検索

日本代表は攻め続けても課題をクリアできず サイド攻撃が機能しない理由は? (3ページ目)

  • 杉山茂樹●文 text by Sugiyama Shigeki

【旧態依然としたSBのスタイル】

 堂安には左ウイングをこなす多機能性はないので、「23人枠」からはみ出す可能性も出てきた。森保ジャパンに何年も前から選ばれている割にフィットしていない選手と言える。

 両SBが活躍できなかったことも問題だ。

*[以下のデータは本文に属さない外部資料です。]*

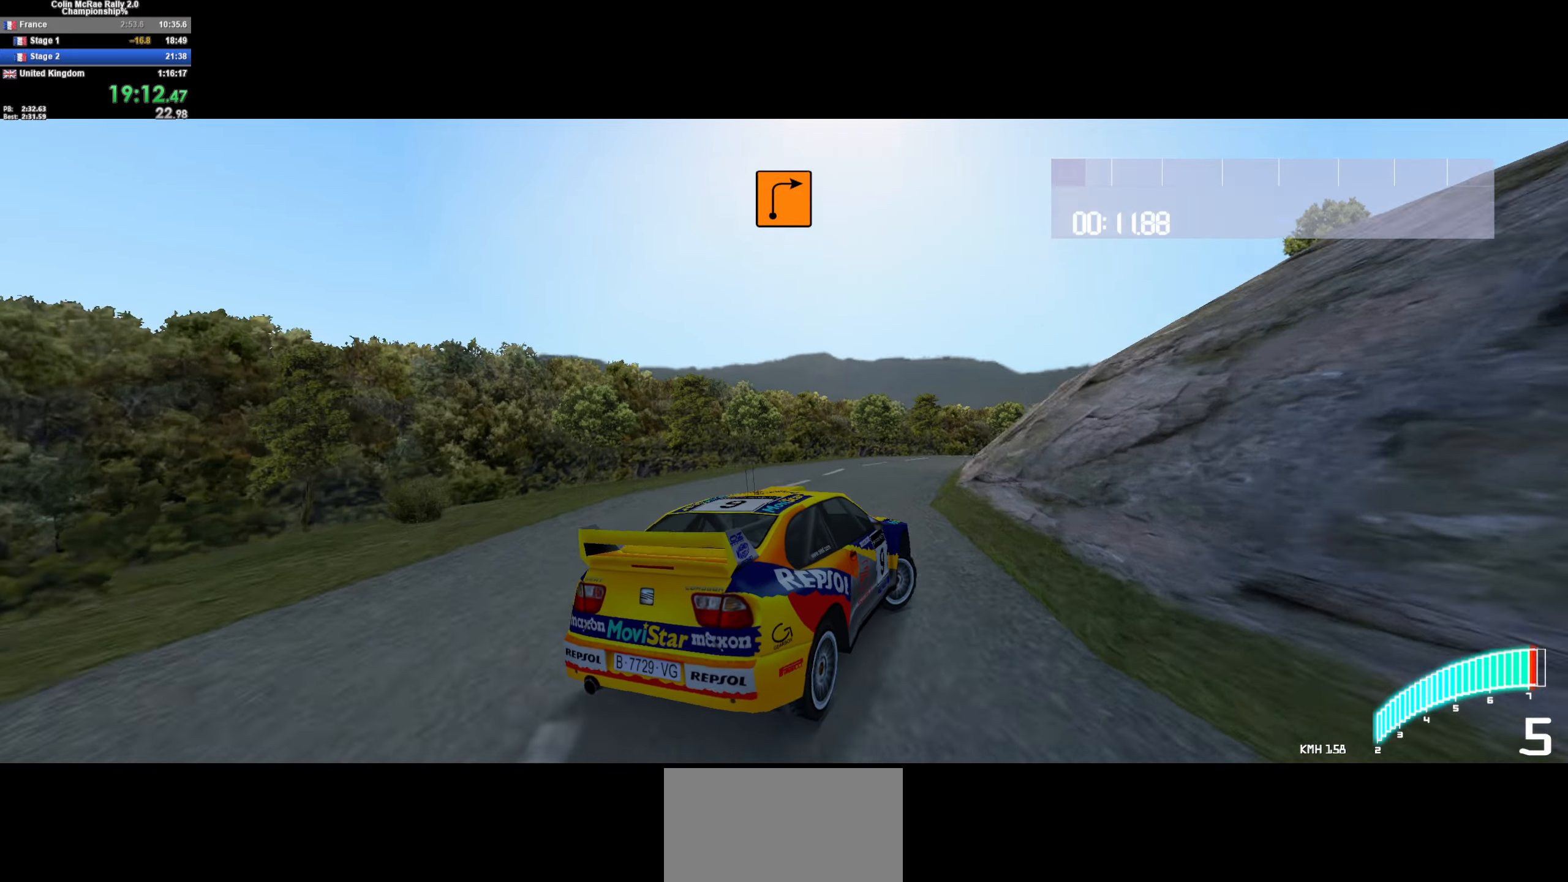
{"keys": ["d", "w"], "events": [[217, "/", "down"], [267, "a", "down"], [300, "/", "up"], [367, "a", "up"], [400, "d", "down"]]}
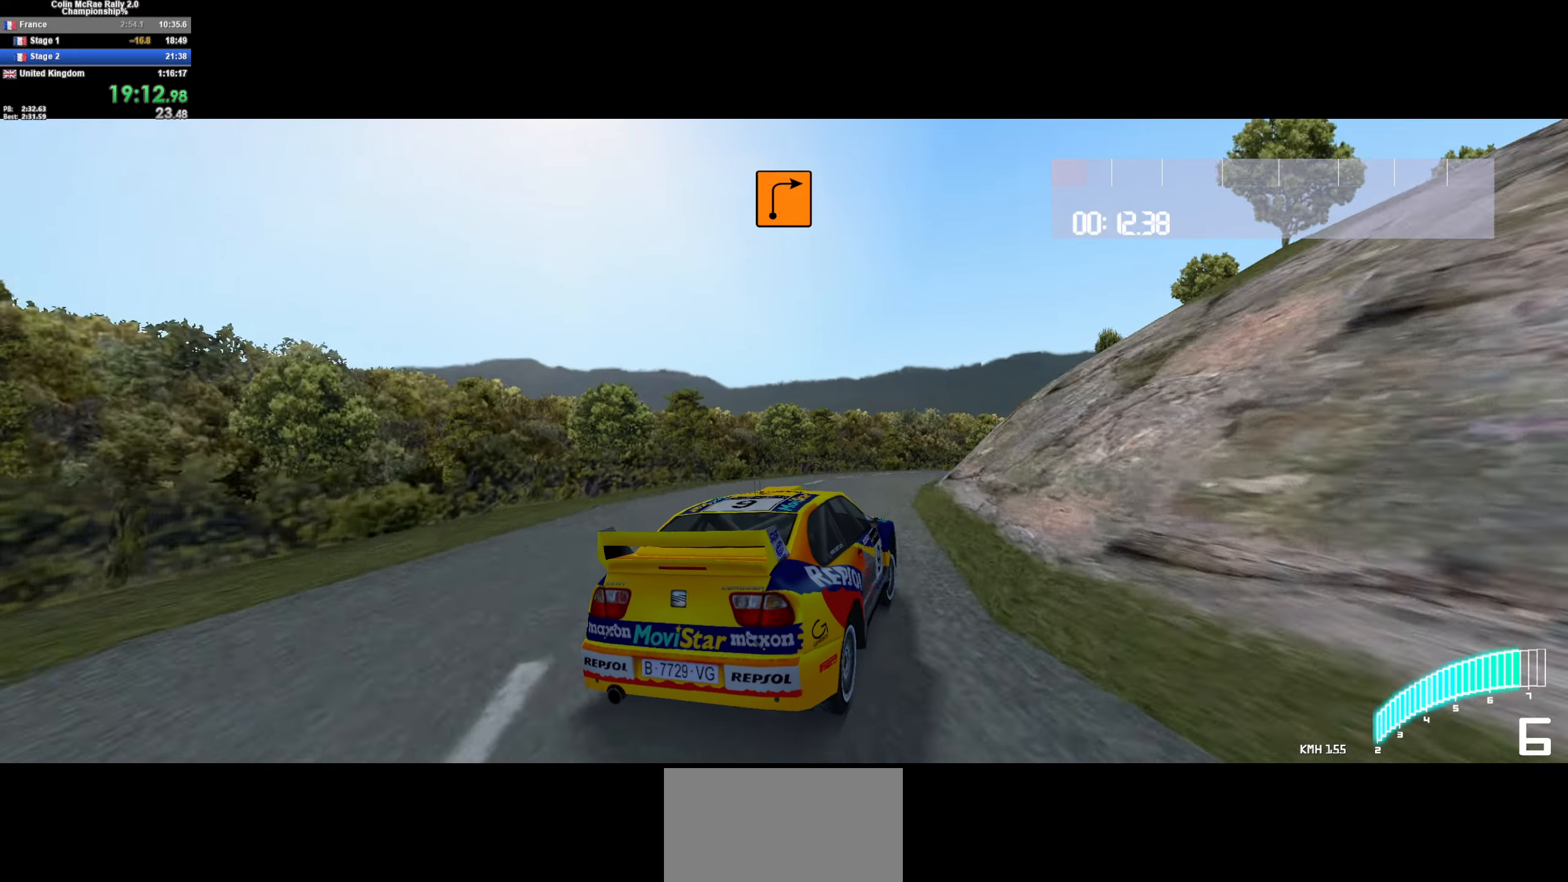
{"keys": ["d", "w"], "events": [[83, "d", "up"], [183, "d", "down"]]}
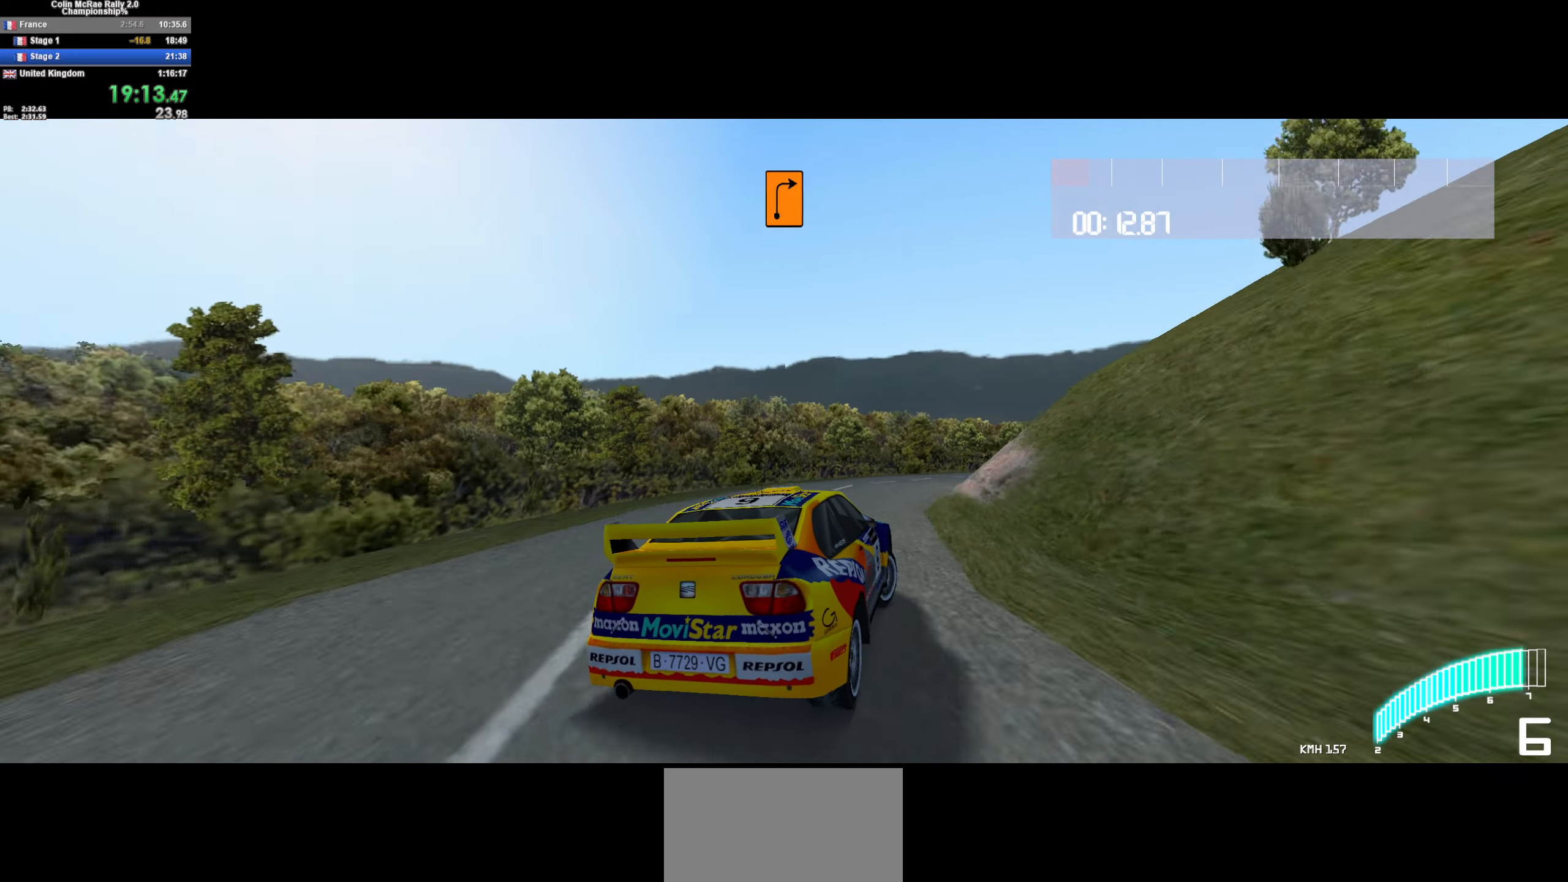
{"keys": ["d", "w"], "events": [[100, "d", "up"], [233, "d", "down"]]}
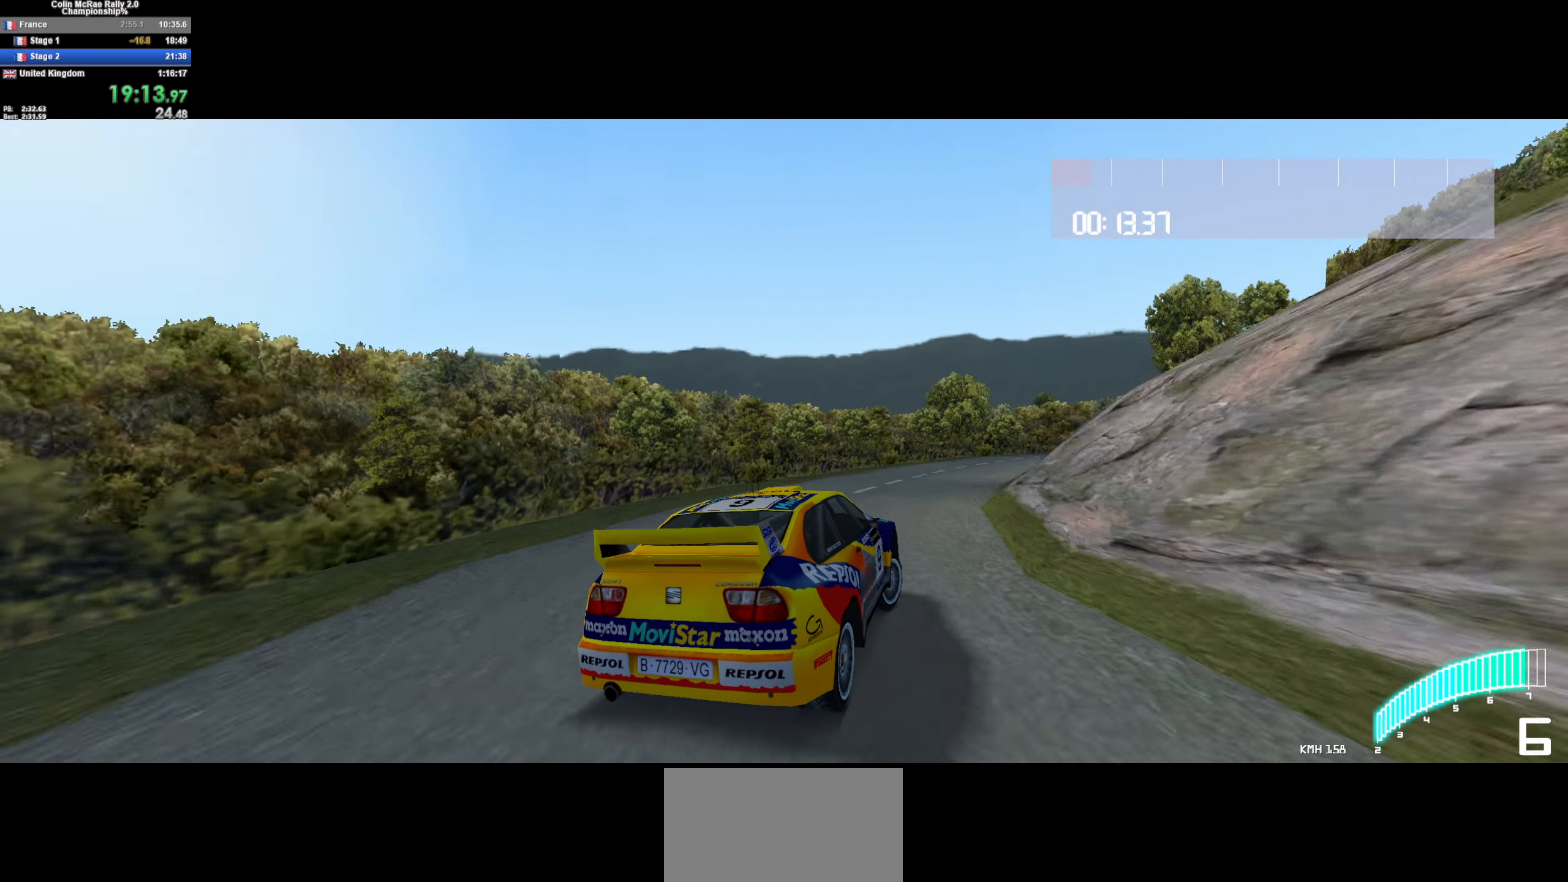
{"keys": ["w"], "events": [[117, "d", "up"], [400, "a", "down"], [483, "a", "up"]]}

これはポジショニングが占める割合が多いので、選手の責任というよりベンチの責任になる。SBをどう活かすか。いいサッカーをしようとした時、肝となるポイントの追求が甘いのだ。

 繰り返すが、右SB(毎熊)が単騎で、大外の低い位置に張り出すように構える姿はあまりにも古い。旧態依然としたスタイルと言われても仕方がない。ミャンマー相手に大外からプラスのクロスボールをドカンと放り込んではいけない。チームとしてSBを生かそうとする姿勢に欠けることが、そうした毎熊のプレーに端的に表れていたと言いたくなる。

 内と外とをつなぐ、インサイドハーフ(南野拓実、鎌田大地)のバランス感覚もいまひとつだった。ボールが真ん中に集まるサッカーは危ない。現在のマンチェスター・シティとバルセロナの違いと言ったら伝わるだろうか。

 森保監督は試合後「引いた相手からどのように点を奪っていくか、イメージは共有できていた」と語った。だが、それが具体的にどんなものだったのかは、わからずじまい。会見で出た言葉のなかでは「きれいに回すだけではないチャレンジングなパスの仕掛けを得点につなげていく」という抽象的な言葉ぐらいしか、該当するものを拾えなかった。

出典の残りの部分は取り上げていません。